▶ [Problem requirements] Below are the records; copy every line in them that holds the string "components".

(Given records begins)

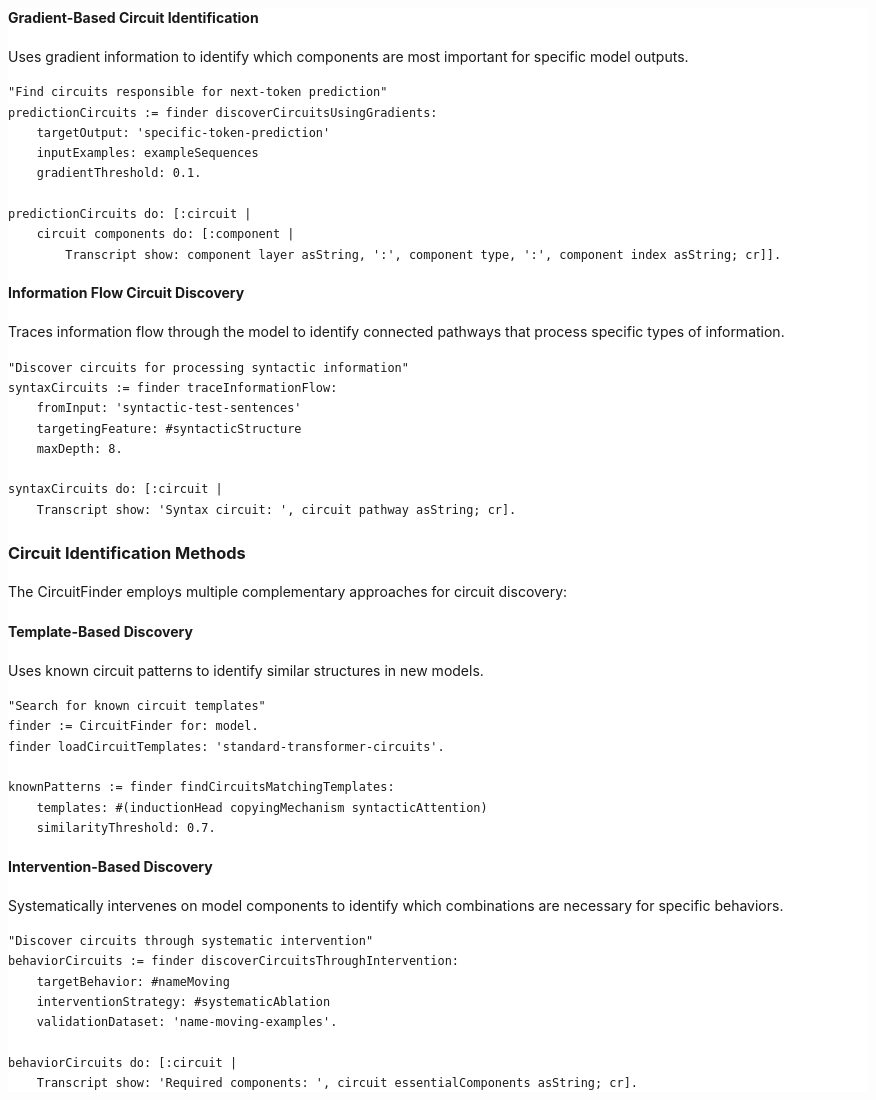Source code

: #### Gradient-Based Circuit Identification
Uses gradient information to identify which components are most important for specific model outputs.

```smalltalk
"Find circuits responsible for next-token prediction"
predictionCircuits := finder discoverCircuitsUsingGradients: 
    targetOutput: 'specific-token-prediction'
    inputExamples: exampleSequences
    gradientThreshold: 0.1.

predictionCircuits do: [:circuit |
    circuit components do: [:component |
        Transcript show: component layer asString, ':', component type, ':', component index asString; cr]].
```

#### Information Flow Circuit Discovery
Traces information flow through the model to identify connected pathways that process specific types of information.

```smalltalk
"Discover circuits for processing syntactic information"
syntaxCircuits := finder traceInformationFlow: 
    fromInput: 'syntactic-test-sentences'
    targetingFeature: #syntacticStructure
    maxDepth: 8.

syntaxCircuits do: [:circuit |
    Transcript show: 'Syntax circuit: ', circuit pathway asString; cr].
```

### Circuit Identification Methods

The CircuitFinder employs multiple complementary approaches for circuit discovery:

#### Template-Based Discovery
Uses known circuit patterns to identify similar structures in new models.

```smalltalk
"Search for known circuit templates"
finder := CircuitFinder for: model.
finder loadCircuitTemplates: 'standard-transformer-circuits'.

knownPatterns := finder findCircuitsMatchingTemplates: 
    templates: #(inductionHead copyingMechanism syntacticAttention)
    similarityThreshold: 0.7.
```

#### Intervention-Based Discovery
Systematically intervenes on model components to identify which combinations are necessary for specific behaviors.

```smalltalk
"Discover circuits through systematic intervention"
behaviorCircuits := finder discoverCircuitsThroughIntervention:
    targetBehavior: #nameMoving
    interventionStrategy: #systematicAblation
    validationDataset: 'name-moving-examples'.

behaviorCircuits do: [:circuit |
    Transcript show: 'Required components: ', circuit essentialComponents asString; cr].
```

(Given records ends)

▶ [Exercise result]
Uses gradient information to identify which components are most important for specific model outputs.
    circuit components do: [:component |
Systematically intervenes on model components to identify which combinations are necessary for specific behaviors.
    Transcript show: 'Required components: ', circuit essentialComponents asString; cr].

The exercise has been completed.